Source extract:
= Charles Redvers Westlake =

British electrical engineer

Sir Charles Redvers Westlake (29 April 1900 - 17 February 1972) was a British electrical engineer and industrialist.

== Biography ==
Westlake was born in the hamlet of Forton in Hampshire on 29 April 1900, to Colour Sergeant Harry Westlake and his wife Elizabeth.

In 1929 Westlake became County Electrical Engineer for Dumfriesshire, and two years later Chief Engineer and Manager of the Electricity Board for Northern Ireland.
From 1935 to 1948, he was an engineer at the electricity generating station (established by the Finchley Electric Light Co. and subsequently acquired by Finchley Urban District Council) at Squires Lane in Finchley, North London.
During World War II he served at the War Office, and at the same time was president of the Finchley branch of the NALGO trade union.

In 1946 Westlake was appointed by the British Colonial Office to recommend a site for a hydroelectric power station in Uganda. His report, jointly produced in 1947 with the civil engineer E. V. Richards, recommended Owen Falls as the location. Westlake, as chairman of the newly formed Uganda Electricity Board, went on to direct the project (now known as the Nalubaale Hydroelectric Power Station) until its commissioning in 1954. Queen Elizabeth attended the opening of the dam and conferred a knighthood on Westlake. In 1955 he was reported as being President of the East African Association of Engineers.

Material provided:

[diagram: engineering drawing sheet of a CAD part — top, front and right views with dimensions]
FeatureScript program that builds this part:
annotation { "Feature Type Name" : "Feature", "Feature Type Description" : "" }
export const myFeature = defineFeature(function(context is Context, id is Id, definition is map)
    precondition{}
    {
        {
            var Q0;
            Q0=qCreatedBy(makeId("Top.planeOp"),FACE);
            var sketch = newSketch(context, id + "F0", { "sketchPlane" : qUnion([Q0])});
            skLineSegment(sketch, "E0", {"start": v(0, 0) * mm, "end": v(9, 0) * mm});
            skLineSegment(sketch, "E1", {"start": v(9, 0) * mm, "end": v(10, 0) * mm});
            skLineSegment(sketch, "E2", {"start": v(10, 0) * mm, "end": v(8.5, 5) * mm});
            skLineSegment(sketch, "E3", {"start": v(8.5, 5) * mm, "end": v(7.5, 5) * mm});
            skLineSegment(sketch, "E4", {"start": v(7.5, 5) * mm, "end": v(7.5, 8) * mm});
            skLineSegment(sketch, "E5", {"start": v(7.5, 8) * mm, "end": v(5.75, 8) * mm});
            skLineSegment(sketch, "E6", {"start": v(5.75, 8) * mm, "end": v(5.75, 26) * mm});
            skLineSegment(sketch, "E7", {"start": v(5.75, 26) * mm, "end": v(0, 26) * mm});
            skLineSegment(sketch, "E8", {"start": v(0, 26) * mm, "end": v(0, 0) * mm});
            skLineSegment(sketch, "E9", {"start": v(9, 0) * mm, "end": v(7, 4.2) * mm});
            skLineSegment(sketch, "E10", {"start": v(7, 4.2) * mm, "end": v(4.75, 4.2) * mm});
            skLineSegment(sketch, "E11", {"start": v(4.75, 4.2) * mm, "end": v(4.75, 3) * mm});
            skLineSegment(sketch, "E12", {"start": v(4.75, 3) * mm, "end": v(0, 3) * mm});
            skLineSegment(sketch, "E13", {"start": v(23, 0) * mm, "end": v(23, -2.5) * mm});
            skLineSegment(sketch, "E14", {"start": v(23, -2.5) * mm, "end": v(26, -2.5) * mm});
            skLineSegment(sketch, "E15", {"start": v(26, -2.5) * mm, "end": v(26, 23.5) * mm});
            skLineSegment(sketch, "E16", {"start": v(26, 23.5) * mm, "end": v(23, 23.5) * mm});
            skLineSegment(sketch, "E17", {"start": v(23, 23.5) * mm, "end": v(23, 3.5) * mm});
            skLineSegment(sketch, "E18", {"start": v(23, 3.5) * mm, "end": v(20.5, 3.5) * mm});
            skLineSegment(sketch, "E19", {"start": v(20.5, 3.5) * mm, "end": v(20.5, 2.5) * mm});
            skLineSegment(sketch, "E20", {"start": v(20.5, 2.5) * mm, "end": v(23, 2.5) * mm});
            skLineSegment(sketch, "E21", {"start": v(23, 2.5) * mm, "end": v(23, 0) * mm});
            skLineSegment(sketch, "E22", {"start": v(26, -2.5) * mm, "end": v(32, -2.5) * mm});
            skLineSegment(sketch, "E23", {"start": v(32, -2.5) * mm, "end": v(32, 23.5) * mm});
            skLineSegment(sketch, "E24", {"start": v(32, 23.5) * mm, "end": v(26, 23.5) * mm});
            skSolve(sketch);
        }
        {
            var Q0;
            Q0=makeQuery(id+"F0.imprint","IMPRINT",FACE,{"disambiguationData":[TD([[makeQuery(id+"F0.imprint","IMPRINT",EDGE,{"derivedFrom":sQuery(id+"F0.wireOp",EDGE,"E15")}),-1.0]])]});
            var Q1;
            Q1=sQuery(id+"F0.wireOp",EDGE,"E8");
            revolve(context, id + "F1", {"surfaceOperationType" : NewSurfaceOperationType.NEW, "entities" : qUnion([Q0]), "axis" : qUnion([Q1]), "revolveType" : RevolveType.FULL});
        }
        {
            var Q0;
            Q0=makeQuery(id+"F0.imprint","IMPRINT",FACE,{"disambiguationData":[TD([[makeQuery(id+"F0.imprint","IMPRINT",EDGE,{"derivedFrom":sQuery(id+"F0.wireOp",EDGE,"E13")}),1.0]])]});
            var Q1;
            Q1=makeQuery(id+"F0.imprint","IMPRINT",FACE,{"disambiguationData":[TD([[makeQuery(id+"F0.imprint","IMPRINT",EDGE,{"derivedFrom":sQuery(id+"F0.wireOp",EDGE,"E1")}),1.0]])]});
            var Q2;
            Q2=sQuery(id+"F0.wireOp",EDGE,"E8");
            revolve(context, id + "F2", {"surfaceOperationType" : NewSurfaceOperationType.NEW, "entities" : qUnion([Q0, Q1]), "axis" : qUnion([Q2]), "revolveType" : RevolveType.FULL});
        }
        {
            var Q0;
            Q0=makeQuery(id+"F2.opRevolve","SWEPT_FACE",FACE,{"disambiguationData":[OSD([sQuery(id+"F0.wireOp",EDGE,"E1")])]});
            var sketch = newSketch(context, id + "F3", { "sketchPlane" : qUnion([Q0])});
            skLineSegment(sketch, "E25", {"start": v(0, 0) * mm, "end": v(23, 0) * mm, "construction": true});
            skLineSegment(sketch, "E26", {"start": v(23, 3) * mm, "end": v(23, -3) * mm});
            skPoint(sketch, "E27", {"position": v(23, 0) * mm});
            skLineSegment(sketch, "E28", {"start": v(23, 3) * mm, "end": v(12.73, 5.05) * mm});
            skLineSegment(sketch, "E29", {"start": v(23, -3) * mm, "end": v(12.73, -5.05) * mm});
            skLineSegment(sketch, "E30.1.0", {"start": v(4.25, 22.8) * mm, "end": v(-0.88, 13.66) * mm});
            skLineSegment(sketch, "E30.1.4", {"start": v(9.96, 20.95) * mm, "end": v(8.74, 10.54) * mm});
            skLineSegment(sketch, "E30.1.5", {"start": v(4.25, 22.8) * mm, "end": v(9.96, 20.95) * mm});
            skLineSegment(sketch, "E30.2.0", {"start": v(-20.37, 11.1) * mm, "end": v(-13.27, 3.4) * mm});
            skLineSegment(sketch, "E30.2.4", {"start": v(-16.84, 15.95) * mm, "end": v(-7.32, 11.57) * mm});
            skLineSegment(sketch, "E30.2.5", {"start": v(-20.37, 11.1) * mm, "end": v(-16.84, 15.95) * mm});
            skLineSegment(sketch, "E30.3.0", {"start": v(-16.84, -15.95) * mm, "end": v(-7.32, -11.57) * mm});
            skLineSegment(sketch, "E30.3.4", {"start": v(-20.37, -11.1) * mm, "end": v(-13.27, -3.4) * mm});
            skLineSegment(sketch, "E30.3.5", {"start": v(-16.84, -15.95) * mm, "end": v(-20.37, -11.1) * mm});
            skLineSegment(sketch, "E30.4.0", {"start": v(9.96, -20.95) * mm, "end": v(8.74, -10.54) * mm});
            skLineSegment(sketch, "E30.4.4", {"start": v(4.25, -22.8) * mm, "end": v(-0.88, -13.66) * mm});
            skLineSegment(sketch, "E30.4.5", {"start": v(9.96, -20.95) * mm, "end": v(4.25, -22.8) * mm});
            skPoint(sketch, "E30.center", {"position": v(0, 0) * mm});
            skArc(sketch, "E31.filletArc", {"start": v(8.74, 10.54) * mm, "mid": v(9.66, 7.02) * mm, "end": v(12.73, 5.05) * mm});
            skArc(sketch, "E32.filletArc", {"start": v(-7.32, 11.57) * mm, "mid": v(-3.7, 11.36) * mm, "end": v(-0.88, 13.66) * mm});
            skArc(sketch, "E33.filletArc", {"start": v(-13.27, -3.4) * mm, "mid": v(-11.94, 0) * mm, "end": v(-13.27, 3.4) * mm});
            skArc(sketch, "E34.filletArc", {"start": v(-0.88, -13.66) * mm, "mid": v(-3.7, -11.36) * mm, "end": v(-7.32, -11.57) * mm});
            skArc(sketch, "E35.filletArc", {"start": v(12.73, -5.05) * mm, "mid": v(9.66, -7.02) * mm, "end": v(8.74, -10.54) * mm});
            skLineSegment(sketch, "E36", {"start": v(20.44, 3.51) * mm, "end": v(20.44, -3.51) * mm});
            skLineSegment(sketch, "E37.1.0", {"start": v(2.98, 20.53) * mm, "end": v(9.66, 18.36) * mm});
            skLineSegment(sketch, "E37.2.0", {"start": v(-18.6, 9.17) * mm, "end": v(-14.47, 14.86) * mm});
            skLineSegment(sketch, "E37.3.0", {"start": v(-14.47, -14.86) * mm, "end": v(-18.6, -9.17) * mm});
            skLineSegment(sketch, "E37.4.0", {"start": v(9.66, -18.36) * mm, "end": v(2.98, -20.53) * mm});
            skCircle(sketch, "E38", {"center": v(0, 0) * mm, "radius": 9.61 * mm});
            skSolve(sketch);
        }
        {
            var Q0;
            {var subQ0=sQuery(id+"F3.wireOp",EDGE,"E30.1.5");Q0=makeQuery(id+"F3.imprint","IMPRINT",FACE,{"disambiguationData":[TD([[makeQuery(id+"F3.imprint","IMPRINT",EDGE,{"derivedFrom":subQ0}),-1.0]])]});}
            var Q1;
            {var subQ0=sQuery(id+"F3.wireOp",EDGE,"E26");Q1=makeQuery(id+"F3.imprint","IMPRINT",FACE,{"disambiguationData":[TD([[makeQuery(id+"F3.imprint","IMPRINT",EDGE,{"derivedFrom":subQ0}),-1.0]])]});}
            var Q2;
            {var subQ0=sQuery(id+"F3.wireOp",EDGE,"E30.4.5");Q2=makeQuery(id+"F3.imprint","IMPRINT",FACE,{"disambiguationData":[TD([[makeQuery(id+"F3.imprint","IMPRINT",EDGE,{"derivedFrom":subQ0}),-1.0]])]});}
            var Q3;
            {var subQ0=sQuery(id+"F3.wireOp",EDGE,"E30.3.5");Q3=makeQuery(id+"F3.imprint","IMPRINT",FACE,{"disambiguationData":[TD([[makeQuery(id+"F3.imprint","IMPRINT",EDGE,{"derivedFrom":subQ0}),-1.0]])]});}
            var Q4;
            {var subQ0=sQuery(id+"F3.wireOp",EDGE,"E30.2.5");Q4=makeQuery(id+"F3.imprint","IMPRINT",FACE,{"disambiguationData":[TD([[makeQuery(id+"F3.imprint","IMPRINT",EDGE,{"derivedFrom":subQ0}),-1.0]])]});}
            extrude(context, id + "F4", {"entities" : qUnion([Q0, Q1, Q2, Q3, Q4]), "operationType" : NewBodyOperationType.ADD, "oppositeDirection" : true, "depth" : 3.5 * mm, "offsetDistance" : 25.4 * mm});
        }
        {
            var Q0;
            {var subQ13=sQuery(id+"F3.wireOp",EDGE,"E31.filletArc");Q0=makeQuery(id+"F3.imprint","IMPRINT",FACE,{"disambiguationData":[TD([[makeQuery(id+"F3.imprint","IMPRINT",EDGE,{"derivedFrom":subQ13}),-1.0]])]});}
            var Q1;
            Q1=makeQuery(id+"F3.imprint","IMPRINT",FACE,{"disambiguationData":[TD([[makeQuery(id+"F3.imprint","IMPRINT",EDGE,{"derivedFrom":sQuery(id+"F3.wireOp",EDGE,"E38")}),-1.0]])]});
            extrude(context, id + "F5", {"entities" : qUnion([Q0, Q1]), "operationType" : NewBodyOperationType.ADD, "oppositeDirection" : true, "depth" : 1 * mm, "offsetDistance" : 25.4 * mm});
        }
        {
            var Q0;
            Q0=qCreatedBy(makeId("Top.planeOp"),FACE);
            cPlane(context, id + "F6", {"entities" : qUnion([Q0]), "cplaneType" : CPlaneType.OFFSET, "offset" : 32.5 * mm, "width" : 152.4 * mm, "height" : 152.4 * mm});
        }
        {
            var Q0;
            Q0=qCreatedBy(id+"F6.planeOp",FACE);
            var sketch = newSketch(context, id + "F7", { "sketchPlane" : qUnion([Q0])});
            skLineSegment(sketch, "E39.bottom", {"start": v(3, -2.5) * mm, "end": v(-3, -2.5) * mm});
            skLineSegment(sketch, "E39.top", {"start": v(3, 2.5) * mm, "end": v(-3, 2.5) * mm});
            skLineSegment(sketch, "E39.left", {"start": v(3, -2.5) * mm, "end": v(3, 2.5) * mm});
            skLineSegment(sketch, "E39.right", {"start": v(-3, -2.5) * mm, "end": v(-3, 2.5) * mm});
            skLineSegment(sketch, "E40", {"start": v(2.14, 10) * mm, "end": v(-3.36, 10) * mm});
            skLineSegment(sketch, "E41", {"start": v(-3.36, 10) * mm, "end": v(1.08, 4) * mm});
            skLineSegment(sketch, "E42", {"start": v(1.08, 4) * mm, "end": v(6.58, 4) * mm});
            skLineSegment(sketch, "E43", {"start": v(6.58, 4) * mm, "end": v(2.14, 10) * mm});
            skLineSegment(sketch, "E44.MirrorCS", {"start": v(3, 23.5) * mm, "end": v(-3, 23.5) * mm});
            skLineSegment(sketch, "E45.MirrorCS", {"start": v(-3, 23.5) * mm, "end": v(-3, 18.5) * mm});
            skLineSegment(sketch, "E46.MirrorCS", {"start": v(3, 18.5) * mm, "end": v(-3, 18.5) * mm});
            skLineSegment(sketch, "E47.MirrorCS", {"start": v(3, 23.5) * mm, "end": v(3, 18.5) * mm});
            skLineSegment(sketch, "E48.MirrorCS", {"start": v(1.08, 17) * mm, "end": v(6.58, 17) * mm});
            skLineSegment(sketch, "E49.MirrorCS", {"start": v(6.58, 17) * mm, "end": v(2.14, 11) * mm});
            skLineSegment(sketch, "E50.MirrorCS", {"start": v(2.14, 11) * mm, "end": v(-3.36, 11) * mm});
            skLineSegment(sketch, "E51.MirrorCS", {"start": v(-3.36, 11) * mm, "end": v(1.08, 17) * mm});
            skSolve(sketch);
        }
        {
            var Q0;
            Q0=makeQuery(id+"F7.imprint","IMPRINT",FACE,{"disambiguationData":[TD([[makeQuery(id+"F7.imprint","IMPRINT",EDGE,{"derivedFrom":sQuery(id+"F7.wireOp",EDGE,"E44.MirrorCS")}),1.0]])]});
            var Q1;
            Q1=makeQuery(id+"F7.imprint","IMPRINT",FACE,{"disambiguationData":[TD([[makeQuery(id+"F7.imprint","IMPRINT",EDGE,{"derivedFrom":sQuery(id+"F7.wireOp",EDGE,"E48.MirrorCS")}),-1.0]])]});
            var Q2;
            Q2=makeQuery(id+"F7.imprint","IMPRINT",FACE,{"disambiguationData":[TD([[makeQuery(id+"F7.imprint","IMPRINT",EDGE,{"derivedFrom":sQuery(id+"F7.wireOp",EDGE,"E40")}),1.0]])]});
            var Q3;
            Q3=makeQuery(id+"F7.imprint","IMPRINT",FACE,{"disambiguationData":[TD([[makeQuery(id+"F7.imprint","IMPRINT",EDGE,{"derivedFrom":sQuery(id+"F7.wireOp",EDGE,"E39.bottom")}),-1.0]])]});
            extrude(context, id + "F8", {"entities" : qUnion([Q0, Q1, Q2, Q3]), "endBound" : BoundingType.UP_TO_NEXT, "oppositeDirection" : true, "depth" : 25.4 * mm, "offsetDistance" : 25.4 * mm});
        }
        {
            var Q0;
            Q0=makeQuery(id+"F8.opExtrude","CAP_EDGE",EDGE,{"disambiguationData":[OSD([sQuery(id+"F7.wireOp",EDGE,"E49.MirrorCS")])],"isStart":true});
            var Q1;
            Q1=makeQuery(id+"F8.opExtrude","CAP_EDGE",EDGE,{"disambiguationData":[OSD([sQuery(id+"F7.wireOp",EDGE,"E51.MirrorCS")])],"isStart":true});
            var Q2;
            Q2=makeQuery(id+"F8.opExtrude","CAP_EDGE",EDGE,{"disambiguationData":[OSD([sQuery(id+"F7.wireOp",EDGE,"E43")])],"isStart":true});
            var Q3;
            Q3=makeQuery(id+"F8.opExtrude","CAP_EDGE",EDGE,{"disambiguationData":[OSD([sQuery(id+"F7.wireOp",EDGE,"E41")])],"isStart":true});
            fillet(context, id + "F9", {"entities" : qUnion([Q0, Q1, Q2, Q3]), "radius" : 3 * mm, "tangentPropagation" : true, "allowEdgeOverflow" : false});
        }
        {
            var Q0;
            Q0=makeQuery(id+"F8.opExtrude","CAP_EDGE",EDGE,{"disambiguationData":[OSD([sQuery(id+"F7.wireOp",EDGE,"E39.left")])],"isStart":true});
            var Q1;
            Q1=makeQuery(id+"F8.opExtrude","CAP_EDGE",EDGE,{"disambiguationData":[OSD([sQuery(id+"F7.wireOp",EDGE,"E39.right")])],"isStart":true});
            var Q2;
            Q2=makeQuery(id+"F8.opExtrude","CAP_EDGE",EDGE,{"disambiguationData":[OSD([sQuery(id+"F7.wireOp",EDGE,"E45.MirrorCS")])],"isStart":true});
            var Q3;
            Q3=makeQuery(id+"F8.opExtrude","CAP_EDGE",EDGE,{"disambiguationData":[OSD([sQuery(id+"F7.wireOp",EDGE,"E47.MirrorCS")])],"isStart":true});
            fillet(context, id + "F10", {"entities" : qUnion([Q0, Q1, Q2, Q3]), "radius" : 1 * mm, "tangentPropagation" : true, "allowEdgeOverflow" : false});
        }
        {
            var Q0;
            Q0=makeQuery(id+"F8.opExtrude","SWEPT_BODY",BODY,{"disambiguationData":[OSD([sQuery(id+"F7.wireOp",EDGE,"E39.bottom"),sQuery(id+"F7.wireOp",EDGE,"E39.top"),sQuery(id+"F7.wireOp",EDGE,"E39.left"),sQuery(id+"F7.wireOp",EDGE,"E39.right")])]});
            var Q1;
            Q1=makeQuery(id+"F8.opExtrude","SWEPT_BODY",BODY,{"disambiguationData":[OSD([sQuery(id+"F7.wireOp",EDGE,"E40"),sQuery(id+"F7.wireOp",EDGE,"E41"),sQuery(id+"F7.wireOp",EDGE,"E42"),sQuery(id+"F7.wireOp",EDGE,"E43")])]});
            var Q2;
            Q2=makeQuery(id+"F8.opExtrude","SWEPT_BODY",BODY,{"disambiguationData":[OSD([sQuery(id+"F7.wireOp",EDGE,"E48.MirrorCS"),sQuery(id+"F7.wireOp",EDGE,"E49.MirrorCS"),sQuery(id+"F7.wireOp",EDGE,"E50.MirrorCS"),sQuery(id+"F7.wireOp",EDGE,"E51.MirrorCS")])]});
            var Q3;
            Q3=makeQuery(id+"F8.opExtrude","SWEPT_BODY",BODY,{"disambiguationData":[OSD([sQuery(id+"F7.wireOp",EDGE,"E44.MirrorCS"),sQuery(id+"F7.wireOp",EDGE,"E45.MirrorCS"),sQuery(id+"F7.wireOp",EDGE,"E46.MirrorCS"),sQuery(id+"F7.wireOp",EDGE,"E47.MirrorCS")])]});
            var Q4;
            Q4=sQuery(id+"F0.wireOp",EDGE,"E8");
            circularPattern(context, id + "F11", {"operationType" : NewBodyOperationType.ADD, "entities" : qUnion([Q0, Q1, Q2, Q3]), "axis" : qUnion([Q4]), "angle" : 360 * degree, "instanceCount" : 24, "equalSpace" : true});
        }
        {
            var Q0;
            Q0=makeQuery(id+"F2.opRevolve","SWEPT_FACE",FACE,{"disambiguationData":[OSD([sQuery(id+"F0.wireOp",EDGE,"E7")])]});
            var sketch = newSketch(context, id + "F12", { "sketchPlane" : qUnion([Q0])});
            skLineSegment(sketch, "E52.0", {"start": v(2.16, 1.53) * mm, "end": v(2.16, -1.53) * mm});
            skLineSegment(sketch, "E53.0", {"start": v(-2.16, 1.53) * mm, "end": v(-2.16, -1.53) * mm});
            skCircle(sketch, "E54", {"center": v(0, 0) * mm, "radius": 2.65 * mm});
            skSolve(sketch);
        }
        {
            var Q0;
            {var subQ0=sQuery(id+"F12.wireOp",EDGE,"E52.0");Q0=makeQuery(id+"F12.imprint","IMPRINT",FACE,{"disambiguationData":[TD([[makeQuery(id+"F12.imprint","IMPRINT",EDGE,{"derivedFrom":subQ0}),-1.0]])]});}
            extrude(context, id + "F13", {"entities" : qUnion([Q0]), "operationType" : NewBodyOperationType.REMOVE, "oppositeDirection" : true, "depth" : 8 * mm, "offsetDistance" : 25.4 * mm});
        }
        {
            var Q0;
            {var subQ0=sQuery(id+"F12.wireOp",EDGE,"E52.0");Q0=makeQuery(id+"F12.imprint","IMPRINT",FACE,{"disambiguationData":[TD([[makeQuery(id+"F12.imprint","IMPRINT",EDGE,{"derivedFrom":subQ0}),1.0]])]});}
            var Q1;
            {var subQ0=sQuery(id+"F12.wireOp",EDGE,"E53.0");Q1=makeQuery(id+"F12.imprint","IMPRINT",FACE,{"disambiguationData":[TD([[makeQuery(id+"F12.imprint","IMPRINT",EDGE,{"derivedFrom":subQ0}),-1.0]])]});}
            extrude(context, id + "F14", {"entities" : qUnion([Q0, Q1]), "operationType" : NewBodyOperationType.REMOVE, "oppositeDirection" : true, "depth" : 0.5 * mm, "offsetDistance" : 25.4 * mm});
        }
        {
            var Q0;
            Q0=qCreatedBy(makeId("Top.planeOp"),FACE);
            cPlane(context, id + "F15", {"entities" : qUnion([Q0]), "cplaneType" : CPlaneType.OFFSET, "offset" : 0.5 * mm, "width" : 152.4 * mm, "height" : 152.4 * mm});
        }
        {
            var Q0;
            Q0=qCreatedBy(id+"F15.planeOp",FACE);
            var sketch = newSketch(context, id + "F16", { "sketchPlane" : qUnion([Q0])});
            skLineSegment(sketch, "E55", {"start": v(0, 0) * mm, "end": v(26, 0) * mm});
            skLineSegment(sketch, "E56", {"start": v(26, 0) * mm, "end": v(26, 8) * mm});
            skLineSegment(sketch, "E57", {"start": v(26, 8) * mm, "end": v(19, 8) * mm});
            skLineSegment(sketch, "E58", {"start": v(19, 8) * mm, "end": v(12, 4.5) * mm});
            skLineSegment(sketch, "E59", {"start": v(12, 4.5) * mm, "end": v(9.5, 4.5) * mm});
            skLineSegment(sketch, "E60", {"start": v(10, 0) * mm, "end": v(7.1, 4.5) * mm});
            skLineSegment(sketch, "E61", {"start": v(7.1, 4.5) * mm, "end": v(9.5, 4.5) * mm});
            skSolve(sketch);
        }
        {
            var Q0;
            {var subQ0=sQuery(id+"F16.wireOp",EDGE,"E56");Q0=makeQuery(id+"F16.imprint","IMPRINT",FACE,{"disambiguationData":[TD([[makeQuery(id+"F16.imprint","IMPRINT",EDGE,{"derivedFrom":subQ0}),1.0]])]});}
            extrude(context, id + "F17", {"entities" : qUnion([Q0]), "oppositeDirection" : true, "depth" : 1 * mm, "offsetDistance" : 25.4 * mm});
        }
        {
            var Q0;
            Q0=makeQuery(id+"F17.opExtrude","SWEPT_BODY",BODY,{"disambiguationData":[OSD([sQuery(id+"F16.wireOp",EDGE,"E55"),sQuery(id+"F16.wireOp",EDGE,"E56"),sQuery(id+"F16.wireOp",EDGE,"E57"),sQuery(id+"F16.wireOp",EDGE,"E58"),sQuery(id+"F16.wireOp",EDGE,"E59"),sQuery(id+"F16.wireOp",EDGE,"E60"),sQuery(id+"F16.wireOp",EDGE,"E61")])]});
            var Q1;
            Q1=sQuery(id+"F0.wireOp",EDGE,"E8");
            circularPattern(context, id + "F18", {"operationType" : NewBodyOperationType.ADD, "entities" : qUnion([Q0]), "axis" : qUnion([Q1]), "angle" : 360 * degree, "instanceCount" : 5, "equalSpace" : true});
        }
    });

Exercise tasks:
1 - In the biography of Charles Redvers Westlake, which location did his 1947 report recommend for the hydroelectric power station in Uganda?
2 - Continue the biography of Charles Redvers Westlake, starting after its final sentence.
The entries are separate material from the biography of Charles Redvers Westlake.

Responses to the tasks:
1 - Owen Falls.

2 -
Westlake retired from his post in Uganda in October 1955. In 1956 he returned to England to become chairman of Metal Industries, Limited, where he remained until 31 October 1964, leading the group from a position of heavy losses to a profitable state. He went on to become chairman of the metal window manufacturer Williams and Williams.
In 1969 he became chairman of the S. W. Wood Group, a non-ferrous metal merchant

Westlake married twice: in 1929 to Winifred Lucy Luxton Western, with whom he had two daughters (Patricia and Barbara), and in 1968 to Evelyn Isabel Aistrup. He died in Lisbon in 1972 of prostate cancer.